PLTU Sumsel 1 Ancam Sumber Perekonomian Masyarakat: Lahan Produktif Tergusur Demi Proyek Strategis Nasional

PLTU Sumsel 1 Ancam Sumber Perekonomian Masyarakat: Lahan Produktif Tergusur Demi Proyek Strategis Nasional.--Dokumen Palpos.id
MUARA ENIM, PALPOS.ID - Di balik megahnya pembangunan Proyek Strategis Nasional (PSN) Pembangkit Listrik Tenaga Uap (PLTU) Sumsel 1 Mulut Tambang, tersimpan kisah pilu yang tengah dirasakan masyarakat di Desa Tanjung Menang dan Desa Jemenang, Kecamatan Niru, Kabupaten Muara Enim.
Ribuan hektare lahan produktif yang selama ini menjadi sumber utama perekonomian warga, kini terancam hilang ditelan proyek pertambangan batubara.
PT Cakra Bumi Energi, pemegang Izin Usaha Pertambangan (IUP) Mulut Tambang Batubara untuk PLTU Sumsel 1, tercatat memiliki wilayah konsesi seluas 9.815 hektare.
Ironisnya, sebagian besar area tersebut merupakan kebun sawit, karet, dan lahan palawija milik masyarakat setempat.
BACA JUGA:Bupati Minta PLTU Sumsel 8 Alokasikan Listrik Khusus Untuk Warga Muara Enim
BACA JUGA:Koalisi STuEB Laporkan 15 Dugaan Kejahatan Lingkungan oleh 8 PLTU Batubara di Sumatera ke KLH
Lahan ini menjadi urat nadi ekonomi ribuan kepala keluarga yang menggantungkan hidup dari hasil perkebunan dan pertanian.
"Penghidupan masyarakat selama ini dari sektor kebun dan pertanian terancam hilang dalam hitungan hari. Ini semua akibat proyek strategis nasional PLTU Sumsel 1 Mulut Tambang," ungkap Satria, Ketua Posko Rumah Merdeka, saat ditemui wartawan pada Jumat (11/07/2025).

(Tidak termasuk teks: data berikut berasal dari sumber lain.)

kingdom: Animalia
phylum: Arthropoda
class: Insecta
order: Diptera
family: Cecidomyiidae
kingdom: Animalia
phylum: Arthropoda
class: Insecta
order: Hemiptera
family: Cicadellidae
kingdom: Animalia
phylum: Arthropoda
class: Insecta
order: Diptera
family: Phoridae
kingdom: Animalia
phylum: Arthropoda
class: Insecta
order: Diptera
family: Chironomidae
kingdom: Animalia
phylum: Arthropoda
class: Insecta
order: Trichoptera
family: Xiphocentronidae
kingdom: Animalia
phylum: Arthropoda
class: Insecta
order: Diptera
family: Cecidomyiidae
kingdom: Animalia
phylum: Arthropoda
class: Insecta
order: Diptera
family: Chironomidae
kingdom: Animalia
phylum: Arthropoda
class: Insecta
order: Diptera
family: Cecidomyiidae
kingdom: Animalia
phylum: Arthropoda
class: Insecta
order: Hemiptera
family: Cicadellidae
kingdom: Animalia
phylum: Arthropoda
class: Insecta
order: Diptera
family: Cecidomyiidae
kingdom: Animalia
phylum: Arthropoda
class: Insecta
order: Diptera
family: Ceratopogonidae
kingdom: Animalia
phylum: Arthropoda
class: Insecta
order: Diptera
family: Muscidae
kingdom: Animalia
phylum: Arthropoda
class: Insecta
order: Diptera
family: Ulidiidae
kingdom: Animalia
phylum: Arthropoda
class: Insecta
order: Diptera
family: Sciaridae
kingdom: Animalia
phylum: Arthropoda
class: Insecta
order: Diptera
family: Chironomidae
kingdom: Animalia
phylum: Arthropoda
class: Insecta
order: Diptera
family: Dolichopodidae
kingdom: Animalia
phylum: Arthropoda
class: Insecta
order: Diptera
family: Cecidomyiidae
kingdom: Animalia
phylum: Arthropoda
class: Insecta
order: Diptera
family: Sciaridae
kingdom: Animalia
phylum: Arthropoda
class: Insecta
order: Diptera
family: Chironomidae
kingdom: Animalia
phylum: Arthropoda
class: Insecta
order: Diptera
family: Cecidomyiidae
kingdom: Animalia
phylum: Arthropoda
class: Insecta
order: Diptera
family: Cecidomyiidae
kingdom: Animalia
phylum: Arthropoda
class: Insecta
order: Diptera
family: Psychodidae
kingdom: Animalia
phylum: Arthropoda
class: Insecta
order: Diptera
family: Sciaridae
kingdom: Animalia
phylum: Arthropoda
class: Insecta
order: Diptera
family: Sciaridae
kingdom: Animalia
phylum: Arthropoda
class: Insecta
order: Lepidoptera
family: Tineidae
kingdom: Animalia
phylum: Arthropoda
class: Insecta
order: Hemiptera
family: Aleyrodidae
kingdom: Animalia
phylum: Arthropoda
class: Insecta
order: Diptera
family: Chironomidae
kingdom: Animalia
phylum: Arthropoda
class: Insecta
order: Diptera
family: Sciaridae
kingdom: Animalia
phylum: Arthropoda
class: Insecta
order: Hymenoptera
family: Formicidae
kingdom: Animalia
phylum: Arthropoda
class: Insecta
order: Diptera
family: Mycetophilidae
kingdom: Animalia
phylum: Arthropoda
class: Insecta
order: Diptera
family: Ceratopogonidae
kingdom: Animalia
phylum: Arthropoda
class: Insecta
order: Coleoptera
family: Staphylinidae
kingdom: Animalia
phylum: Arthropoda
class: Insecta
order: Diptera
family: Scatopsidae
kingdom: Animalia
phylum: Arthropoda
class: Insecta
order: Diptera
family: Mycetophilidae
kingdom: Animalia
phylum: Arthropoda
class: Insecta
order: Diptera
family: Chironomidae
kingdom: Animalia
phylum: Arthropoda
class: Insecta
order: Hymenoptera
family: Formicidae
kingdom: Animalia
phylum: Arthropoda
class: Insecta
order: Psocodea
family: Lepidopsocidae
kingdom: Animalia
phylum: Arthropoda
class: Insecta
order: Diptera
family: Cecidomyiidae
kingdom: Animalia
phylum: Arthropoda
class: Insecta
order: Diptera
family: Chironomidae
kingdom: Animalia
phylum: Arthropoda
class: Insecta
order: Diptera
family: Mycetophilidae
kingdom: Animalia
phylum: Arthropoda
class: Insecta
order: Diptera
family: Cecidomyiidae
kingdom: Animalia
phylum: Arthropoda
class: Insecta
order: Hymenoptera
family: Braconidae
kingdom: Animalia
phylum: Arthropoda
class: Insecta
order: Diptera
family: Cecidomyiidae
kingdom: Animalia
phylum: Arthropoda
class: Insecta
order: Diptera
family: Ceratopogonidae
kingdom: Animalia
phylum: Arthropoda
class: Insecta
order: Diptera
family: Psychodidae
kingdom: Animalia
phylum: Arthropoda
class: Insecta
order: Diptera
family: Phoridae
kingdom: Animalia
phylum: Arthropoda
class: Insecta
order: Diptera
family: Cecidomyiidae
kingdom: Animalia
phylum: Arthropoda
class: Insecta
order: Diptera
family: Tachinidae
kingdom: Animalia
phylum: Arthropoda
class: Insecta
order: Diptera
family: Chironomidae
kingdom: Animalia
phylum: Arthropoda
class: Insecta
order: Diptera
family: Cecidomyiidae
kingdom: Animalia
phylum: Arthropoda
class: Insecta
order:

Harga Ganti Rugi Dinilai Tidak Manusiawi
Satria menjelaskan, masalah utama yang membuat warga semakin resah adalah tawaran harga ganti rugi dari perusahaan yang jauh dari kata adil. PT Cakra Bumi Energi disebut hanya menawarkan kompensasi sebesar Rp 25.000 per meter persegi atau setara Rp 250 juta per hektare.
Padahal, menurut perhitungan warga, pendapatan bulanan dari kebun sawit bisa mencapai Rp 10 juta per hektare, sedangkan kebun karet menghasilkan sekitar Rp 7,2 juta per hektare.
Jika diakumulasi, pendapatan tahunan dari kebun sawit saja mencapai Rp 120 juta, belum termasuk keuntungan jangka panjang yang terus mengalir selama puluhan tahun.
"Hitung-hitungan ini sungguh mencederai akal sehat. Harga ganti rugi yang ditawarkan bahkan tidak sebanding dengan satu tahun panen masyarakat," jelas Satria dengan nada geram.